Los objetos más populares son las calaveras de azúcar adornadas y pintadas, que llevan un nombre de persona sobre la frente, entre las que destacan las manufacturadas en Toluca, Estado de México, y en la Ciudad de México. En Puebla se elaboran altarcitos con madera y papel picado, engalanados con calaveras de azúcar y panes, además de con frutas y platillos de jamoncillo (pasta de pepita de calabaza).

Para los altares dedicados a los niños se hacen dulces de alfeñique con azúcar de variadas formas (animalitos, canastas de flores, zapatos, ánimas), sobre todo en Toluca, la ciudad de Puebla y Guanajuato. En la Ciudad de México y en Oaxaca encontramos los entierros, cuya comitiva, pegada a una tira de papel, está formada por una procesión de frailes que cargan el féretro del difunto; están elaborados con cartón y su cabeza es un garbanzo.

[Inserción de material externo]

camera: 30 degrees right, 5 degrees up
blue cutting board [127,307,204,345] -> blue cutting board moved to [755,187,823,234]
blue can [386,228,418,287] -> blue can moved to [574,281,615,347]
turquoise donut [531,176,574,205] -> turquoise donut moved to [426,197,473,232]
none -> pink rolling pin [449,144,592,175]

En Celaya y la Ciudad de México se elaboran calaveras de cartón y engrudo, en el estilo de los judas. Aquí destacan las creaciones de la familia Linares, que se basan en los personajes de la vida cotidiana retratados como las calaveras en los grabados de José Guadalupe Posada: zapatistas, músicos, novios, la famosa Catrina, una pareja bailando el jarabe tapatío, un gendarme, un borracho en la cantina y muchos otros en alegre comitiva de esqueletos. También elaboran enormes calaveras de azúcar en cuyas cuencas vacías colocan vistosas flores.

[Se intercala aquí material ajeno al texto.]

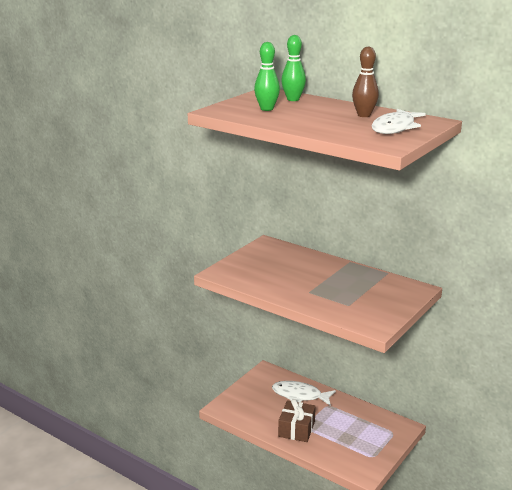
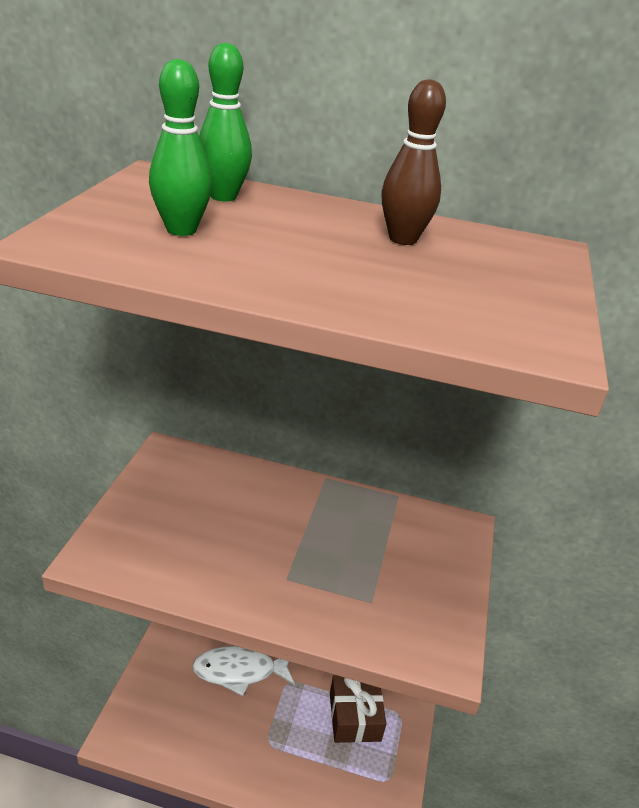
camera: 25 degrees left, 10 degrees up
brown gift [278,399,316,442] -> brown gift moved to [330,675,387,743]
white fish [371,109,426,134] -> none

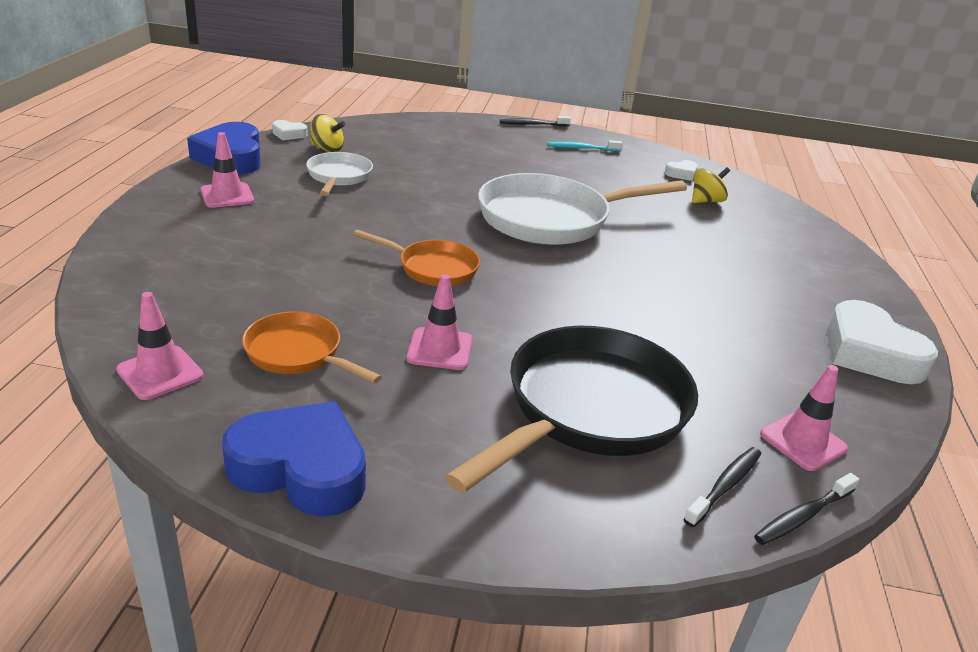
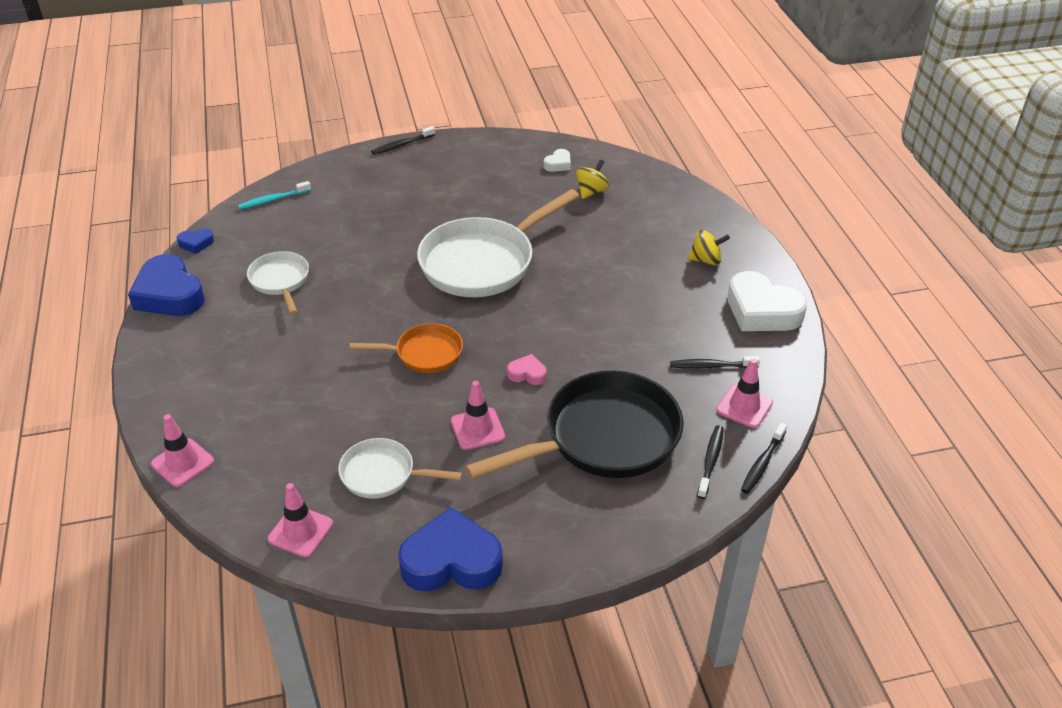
camera: 20 degrees left, 10 degrees up
pink traffic cone [200,132,254,208] -> pink traffic cone moved to [151,414,214,487]
orange pan [242,311,382,384] -> white pan [338,438,462,499]
white heart [272,120,308,140] -> blue heart [177,229,214,254]
yellow spinning top [311,114,345,152] -> yellow spinning top moved to [688,230,730,265]
black pan [445,326,698,493] -> black pan turned 45 degrees clockwise [465,371,683,479]
turquoise toothbrush [547,140,623,151] -> turquoise toothbrush moved to [238,181,311,209]
none -> pink heart [507,354,547,385]
none -> black toothbrush [670,356,760,369]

En la cerámica policromada de Metepec, Estado de México, encontramos gran diversidad de piezas con el tema de la muerte: carretas en las que bueyes y ocupantes lucen sus descarnadas figuras; cortejos nupciales, charros, mariachis y toda clase de figuras que pueblan el mundo del “más allá” como una copia alegre del “más acá”.

NUESTRA SEÑORA DE GUADALUPE
El símbolo más importante de la religiosidad del mexicano es la imagen de la Virgen de Guadalupe, tras de cuyo rostro mestizo han querido entrever los investigadores el de la deidad femenina más reverenciada en la época prehispánica: Tonantzin (“Nuestra venerada Madre”), cuyo santuario se encontraba en el mismo sitio donde ahora se adora a la Patrona de México. El culto guadalupano va más allá de su significado religioso, ya que es un icono de la nacionalidad que tiene un profundo sentido social de integración e identidad.

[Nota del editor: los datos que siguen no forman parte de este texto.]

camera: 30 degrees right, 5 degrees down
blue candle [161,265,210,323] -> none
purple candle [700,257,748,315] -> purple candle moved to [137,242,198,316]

Cada 12 de diciembre se conmemora la aparición de la Guadalupana en el cerro del Tepeyac, un acontecimiento de trascendencia nacional. Aunque durante los meses de noviembre y diciembre se multiplican las peregrinaciones que constantemente llegan a la Basílica desde todos los puntos del país, es del 10 al 12 de diciembre cuando llenan por completo el enorme atrio, grupos de peregrinos portando estandartes –algunos pintados a mano–, banderas, mantas con diversas leyendas, imágenes de la Virgen ricamente adornadas con flores naturales, súchiles que llevan en andas, o portadas de flores para colocar en la entrada o dentro de la Basílica. Se acompañan de bandas de música u otros grupos musicales, y muchos visten los atuendos propios de las danzas rituales que van a interpretar ante la Morenita. El día 12 se amanece con “Las Mañanitas”, que famosos artistas de música folclórica, unidos a la multitud de fieles, interpretan con emocionado fervor. El desfile de peregrinos frente al ayate de Juan Diego con la efigie idolatrada es continuo, y afuera bailan sin cesar no menos de sesenta grupos de danzantes: Moros y Cristianos, Acatlaxquis, Matlachines, Santiagueros, y los imprescindibles Concheros.

Del antiguo barrio de la Magdalena Mixihuca llegan cargando un bastón de aluminio que sostiene los setenta y cinco kilogramos del Resplandor o Flor de Xochicahuaztle, artesanía ritual que durante cinco generaciones le ofrenda a la Guadalupana este barrio que hasta hace poco era zona rural y hoy ya forma parte de la ciudad. Este resplandor fue hecho con sesenta varas pintadas de verde, con pequeñas hojas de maíz verdes, rojas y moradas, clavadas alrededor de un disco de metal en cuyo centro está la imagen de la Virgen. Es una ofrenda claramente vinculada a la divinidad suprema y primigenia de la Tierra: la Diosa Madre del pueblo del maíz.

Y es que como observara atinadamente Anita Brenner, “Detrás de cada altar se encuentra escondido un ídolo”.